Try it:
From the first line of the material below to the line containing "(3,3'-diaminobenzidine) immunohistochemical staining", repeat every line exactly and add nothing.

Task inputs:
#####
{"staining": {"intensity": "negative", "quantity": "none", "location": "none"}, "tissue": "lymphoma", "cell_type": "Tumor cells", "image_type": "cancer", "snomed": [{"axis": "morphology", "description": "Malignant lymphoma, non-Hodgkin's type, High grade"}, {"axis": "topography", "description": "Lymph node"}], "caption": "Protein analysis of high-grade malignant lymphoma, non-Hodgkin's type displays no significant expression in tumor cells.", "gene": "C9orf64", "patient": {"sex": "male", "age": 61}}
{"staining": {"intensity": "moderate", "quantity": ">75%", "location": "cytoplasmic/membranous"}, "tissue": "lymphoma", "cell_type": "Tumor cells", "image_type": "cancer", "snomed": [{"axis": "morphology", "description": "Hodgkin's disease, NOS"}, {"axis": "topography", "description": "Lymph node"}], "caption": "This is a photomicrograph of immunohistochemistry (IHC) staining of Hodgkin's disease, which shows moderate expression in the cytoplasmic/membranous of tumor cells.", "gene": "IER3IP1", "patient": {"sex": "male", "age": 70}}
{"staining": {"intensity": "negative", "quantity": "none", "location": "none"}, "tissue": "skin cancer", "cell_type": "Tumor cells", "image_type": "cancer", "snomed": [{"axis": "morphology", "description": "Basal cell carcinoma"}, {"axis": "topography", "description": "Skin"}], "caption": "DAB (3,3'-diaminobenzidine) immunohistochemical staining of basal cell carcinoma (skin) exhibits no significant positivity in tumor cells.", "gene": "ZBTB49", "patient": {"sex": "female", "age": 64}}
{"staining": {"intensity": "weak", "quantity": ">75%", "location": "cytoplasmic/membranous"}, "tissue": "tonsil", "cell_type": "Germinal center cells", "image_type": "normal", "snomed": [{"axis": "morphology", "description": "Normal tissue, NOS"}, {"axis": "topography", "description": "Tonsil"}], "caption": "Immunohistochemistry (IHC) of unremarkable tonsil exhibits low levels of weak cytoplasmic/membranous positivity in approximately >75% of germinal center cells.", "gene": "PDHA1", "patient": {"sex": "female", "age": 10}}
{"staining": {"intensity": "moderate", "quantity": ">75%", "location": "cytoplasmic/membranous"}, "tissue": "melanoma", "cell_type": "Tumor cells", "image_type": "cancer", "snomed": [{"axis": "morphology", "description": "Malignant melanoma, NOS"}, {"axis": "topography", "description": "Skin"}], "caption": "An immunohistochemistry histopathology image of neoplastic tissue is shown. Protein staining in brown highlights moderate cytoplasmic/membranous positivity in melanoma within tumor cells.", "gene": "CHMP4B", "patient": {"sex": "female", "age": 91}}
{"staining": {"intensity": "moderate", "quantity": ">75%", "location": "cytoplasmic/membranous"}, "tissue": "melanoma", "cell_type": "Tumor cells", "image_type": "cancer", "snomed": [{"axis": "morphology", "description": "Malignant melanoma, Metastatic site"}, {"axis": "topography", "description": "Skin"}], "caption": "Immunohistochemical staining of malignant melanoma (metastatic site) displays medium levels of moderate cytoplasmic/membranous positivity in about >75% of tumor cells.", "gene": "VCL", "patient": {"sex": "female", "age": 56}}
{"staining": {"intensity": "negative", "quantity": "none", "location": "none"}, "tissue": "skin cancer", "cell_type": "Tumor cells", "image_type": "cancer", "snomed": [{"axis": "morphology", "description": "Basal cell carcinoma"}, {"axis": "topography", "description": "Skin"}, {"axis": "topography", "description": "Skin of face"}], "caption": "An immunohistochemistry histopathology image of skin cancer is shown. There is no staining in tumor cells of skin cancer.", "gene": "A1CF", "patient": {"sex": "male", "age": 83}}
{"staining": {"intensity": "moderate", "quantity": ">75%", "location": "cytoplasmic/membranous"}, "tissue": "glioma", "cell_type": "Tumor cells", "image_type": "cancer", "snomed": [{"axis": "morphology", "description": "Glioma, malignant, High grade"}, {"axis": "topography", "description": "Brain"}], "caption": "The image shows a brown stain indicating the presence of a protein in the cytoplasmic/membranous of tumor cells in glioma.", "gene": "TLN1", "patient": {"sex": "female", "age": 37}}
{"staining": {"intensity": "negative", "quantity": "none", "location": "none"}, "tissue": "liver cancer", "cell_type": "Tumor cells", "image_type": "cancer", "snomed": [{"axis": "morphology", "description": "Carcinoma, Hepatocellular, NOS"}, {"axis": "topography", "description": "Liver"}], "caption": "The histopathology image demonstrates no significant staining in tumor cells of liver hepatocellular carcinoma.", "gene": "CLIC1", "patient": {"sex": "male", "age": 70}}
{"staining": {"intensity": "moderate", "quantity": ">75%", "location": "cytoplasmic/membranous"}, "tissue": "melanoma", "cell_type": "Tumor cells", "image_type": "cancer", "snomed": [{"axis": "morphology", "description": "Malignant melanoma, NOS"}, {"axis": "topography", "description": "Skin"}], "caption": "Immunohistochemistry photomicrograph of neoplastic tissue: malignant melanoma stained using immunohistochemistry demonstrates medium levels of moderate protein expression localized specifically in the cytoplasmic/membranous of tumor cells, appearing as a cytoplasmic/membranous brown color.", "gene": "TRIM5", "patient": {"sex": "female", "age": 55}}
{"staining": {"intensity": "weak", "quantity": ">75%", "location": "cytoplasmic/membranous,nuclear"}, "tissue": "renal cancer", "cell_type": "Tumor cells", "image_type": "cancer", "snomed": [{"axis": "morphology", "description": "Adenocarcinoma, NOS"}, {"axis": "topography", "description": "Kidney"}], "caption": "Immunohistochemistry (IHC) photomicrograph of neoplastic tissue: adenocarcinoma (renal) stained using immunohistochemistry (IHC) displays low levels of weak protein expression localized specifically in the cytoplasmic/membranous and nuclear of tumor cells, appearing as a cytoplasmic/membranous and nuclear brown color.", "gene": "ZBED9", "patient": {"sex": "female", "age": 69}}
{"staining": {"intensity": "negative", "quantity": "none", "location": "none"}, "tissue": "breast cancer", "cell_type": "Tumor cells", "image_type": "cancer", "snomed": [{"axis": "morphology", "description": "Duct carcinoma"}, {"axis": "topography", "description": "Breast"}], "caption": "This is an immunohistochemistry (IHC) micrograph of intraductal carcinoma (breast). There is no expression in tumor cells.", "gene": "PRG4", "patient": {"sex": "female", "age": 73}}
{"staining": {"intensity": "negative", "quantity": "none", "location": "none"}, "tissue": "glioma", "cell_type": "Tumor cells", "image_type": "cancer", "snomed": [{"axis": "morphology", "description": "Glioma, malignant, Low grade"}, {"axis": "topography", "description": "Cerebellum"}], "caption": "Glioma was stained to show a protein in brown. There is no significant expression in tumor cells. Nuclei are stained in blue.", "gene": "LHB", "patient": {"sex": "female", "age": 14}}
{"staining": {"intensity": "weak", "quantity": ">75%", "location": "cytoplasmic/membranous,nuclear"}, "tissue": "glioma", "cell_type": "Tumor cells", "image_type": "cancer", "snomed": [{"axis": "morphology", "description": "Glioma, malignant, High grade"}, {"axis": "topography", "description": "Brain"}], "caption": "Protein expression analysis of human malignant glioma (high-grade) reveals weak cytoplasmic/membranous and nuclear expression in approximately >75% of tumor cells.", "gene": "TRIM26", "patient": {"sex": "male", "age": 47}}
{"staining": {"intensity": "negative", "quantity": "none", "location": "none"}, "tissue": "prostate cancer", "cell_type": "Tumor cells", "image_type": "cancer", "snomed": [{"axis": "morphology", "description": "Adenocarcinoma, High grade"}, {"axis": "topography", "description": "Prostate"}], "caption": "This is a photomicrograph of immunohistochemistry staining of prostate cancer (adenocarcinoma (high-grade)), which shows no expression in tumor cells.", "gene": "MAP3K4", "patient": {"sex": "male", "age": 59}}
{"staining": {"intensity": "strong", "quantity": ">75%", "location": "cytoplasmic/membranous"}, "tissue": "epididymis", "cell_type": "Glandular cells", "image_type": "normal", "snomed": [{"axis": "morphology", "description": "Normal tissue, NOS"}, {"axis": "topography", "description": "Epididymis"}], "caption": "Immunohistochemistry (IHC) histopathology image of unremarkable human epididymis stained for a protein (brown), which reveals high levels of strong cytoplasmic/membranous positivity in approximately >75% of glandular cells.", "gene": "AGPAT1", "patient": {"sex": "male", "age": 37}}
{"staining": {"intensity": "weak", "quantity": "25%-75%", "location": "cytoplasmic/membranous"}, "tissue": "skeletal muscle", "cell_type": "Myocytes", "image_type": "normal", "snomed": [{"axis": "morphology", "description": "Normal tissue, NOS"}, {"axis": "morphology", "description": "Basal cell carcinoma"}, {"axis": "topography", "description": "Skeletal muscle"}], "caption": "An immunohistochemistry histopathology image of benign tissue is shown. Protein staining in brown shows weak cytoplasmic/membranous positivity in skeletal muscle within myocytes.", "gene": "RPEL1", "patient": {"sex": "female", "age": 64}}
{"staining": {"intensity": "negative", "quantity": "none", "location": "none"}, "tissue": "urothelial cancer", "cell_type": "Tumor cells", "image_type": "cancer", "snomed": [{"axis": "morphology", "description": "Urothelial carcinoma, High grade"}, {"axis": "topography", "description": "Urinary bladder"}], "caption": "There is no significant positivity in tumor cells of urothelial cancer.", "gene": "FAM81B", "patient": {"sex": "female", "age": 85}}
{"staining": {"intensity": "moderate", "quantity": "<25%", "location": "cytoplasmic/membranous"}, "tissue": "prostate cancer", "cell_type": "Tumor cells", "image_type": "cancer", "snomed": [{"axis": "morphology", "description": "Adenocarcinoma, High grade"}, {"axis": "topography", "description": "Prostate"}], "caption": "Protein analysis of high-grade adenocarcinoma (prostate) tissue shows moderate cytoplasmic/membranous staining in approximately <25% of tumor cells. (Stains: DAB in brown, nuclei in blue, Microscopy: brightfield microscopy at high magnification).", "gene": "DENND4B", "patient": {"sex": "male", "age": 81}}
#####
Result of this exercise:
{"staining": {"intensity": "negative", "quantity": "none", "location": "none"}, "tissue": "lymphoma", "cell_type": "Tumor cells", "image_type": "cancer", "snomed": [{"axis": "morphology", "description": "Malignant lymphoma, non-Hodgkin's type, High grade"}, {"axis": "topography", "description": "Lymph node"}], "caption": "Protein analysis of high-grade malignant lymphoma, non-Hodgkin's type displays no significant expression in tumor cells.", "gene": "C9orf64", "patient": {"sex": "male", "age": 61}}
{"staining": {"intensity": "moderate", "quantity": ">75%", "location": "cytoplasmic/membranous"}, "tissue": "lymphoma", "cell_type": "Tumor cells", "image_type": "cancer", "snomed": [{"axis": "morphology", "description": "Hodgkin's disease, NOS"}, {"axis": "topography", "description": "Lymph node"}], "caption": "This is a photomicrograph of immunohistochemistry (IHC) staining of Hodgkin's disease, which shows moderate expression in the cytoplasmic/membranous of tumor cells.", "gene": "IER3IP1", "patient": {"sex": "male", "age": 70}}
{"staining": {"intensity": "negative", "quantity": "none", "location": "none"}, "tissue": "skin cancer", "cell_type": "Tumor cells", "image_type": "cancer", "snomed": [{"axis": "morphology", "description": "Basal cell carcinoma"}, {"axis": "topography", "description": "Skin"}], "caption": "DAB (3,3'-diaminobenzidine) immunohistochemical staining of basal cell carcinoma (skin) exhibits no significant positivity in tumor cells.", "gene": "ZBTB49", "patient": {"sex": "female", "age": 64}}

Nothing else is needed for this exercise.